Die angegriffenen Regelungen greifen daneben nicht in die Eigen­tums­freiheit aus Art. 14 Abs. 1 GG ein, weil dieses Grundrecht hier durch das sachnähere Grundrecht der Berufsfreiheit aus Art. 12 Abs. 1 GG verdrängt wird. Es liegt auch keine Enteignung nach Art. 14 Abs. 3 GG vor, weil der Staat nicht gezielt auf Anteile einzelner Vorhabenträger an Projekt­ge­sell­schaften zugreift, um mit diesen Anteilen bestimmte öffentliche Aufgaben erfüllen zu können. Die ungleiche Behandlung der abgabe­pflichtigen Vorhabenträger gegenüber den dieser Abgabe nicht unterliegenden Steuer­pflichtigen ist verfas­sungs­rechtlich gerechtfertigt.
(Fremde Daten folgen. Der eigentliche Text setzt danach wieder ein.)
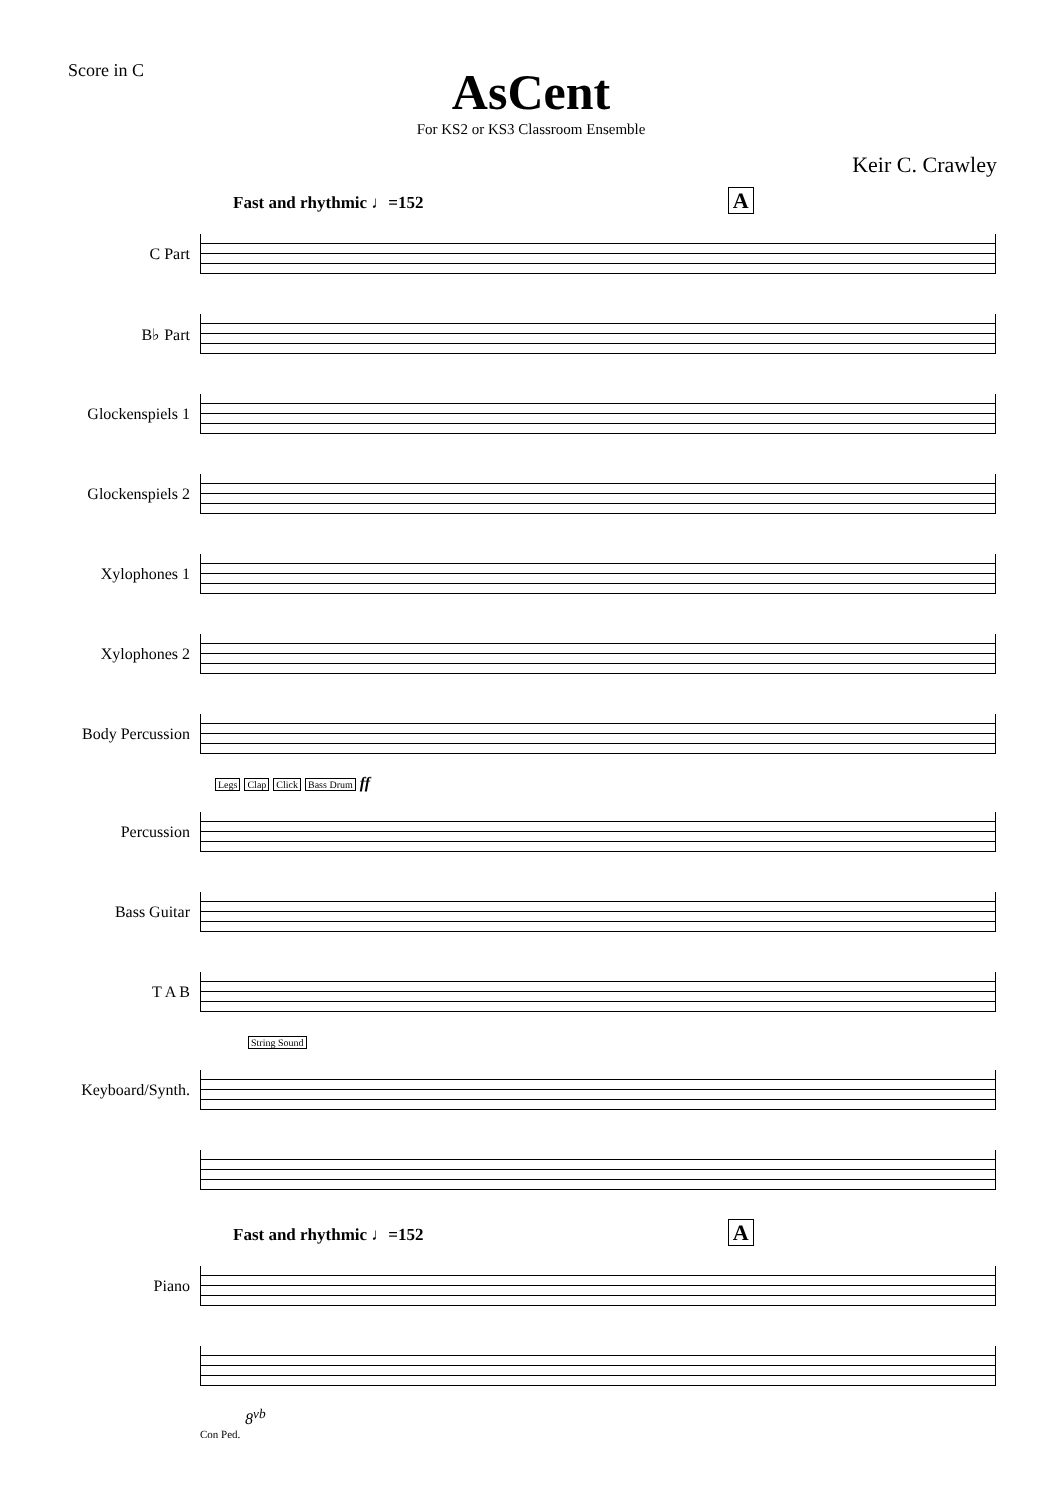Score in C
AsCent
For KS2 or KS3 Classroom Ensemble
Keir C. Crawley
Fast and rhythmic ♩=152 A
C Part
B♭ Part
Glockenspiels 1
Glockenspiels 2
Xylophones 1
Xylophones 2
Body Percussion
Legs Clap Click Bass Drum ff
Percussion
Bass Guitar
T A B
String Sound
Keyboard/Synth.
Fast and rhythmic ♩=152 A
Piano
8<sup>vb</sup>
Con Ped.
Wie oben ausgeführt, dient die Abgabe nicht der Finanzierung gemeindlicher Aufgaben, sondern unmittelbar selbst der gemein­wohl­dien­lichen Förderung des Ausbaus der Windenergie an Land durch eine Verbesserung der Akzeptanz hierfür in der Bevölkerung. Die Abgabe ist als solche zur Erreichung der damit verfolgten Gemeinwohlziele des Klimaschutzes, des Schutzes von Grundrechten vor schädlichen Folgen des Klimawandels und der Sicherung der Stromversorgung geeignet, erforderlich und angemessen. Auch die Abgaben­be­lastung steht nicht außer Verhältnis zur Bedeutung dieser Ziele, zumal es in die Entschei­dungs­freiheit der Vorhabenträger fällt, ob sie den standortnahen Gemeinden die Zahlung der Abgabe anstelle einer gesell­schafts­recht­lichen Beteiligung an der Projekt­ge­sell­schaft anbieten wollen.